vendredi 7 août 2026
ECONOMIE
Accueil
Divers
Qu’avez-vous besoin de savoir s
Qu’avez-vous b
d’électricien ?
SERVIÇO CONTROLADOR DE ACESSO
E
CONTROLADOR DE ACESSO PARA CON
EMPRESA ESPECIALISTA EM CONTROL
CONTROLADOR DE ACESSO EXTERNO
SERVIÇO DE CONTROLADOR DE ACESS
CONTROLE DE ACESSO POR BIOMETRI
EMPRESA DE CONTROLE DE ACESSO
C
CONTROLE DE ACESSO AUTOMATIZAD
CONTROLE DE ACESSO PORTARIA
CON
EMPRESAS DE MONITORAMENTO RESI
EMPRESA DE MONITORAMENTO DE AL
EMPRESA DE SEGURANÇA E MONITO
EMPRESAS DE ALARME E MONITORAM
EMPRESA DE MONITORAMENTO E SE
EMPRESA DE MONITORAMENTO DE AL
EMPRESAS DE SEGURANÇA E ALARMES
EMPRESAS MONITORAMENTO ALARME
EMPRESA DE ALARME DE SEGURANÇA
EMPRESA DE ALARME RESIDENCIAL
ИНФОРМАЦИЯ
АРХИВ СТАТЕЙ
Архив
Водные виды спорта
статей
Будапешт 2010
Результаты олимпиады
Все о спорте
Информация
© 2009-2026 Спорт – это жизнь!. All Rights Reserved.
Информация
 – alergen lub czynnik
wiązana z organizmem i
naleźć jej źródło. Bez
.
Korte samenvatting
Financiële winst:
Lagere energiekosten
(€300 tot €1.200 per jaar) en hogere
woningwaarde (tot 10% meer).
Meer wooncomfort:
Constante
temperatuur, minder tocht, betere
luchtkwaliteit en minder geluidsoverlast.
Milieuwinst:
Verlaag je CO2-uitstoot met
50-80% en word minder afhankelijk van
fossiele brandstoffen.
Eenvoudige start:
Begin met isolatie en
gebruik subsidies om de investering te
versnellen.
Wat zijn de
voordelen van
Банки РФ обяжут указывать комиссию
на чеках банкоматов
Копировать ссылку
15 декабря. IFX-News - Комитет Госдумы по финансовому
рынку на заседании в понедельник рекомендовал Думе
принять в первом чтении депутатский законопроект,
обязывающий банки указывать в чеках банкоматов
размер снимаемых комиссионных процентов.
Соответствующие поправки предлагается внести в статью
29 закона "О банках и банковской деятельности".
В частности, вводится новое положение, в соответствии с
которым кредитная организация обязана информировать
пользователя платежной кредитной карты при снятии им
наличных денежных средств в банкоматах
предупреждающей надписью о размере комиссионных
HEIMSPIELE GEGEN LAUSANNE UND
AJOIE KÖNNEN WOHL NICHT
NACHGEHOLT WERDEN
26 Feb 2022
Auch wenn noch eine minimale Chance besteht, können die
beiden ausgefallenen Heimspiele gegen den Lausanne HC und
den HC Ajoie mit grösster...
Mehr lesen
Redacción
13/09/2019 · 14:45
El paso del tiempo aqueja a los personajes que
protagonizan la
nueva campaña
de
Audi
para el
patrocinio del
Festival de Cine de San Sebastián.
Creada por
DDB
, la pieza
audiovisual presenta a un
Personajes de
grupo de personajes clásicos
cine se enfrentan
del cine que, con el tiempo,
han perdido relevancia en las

- - -

EXERCISE DETAILS → Find "cine se enfrentan" in the entries above, then repeat its line and all lines after it exactly, down to the last line.

RESULT OF THE EXERCISE →
cine se enfrentan
del cine que, con el tiempo,
han perdido relevancia en las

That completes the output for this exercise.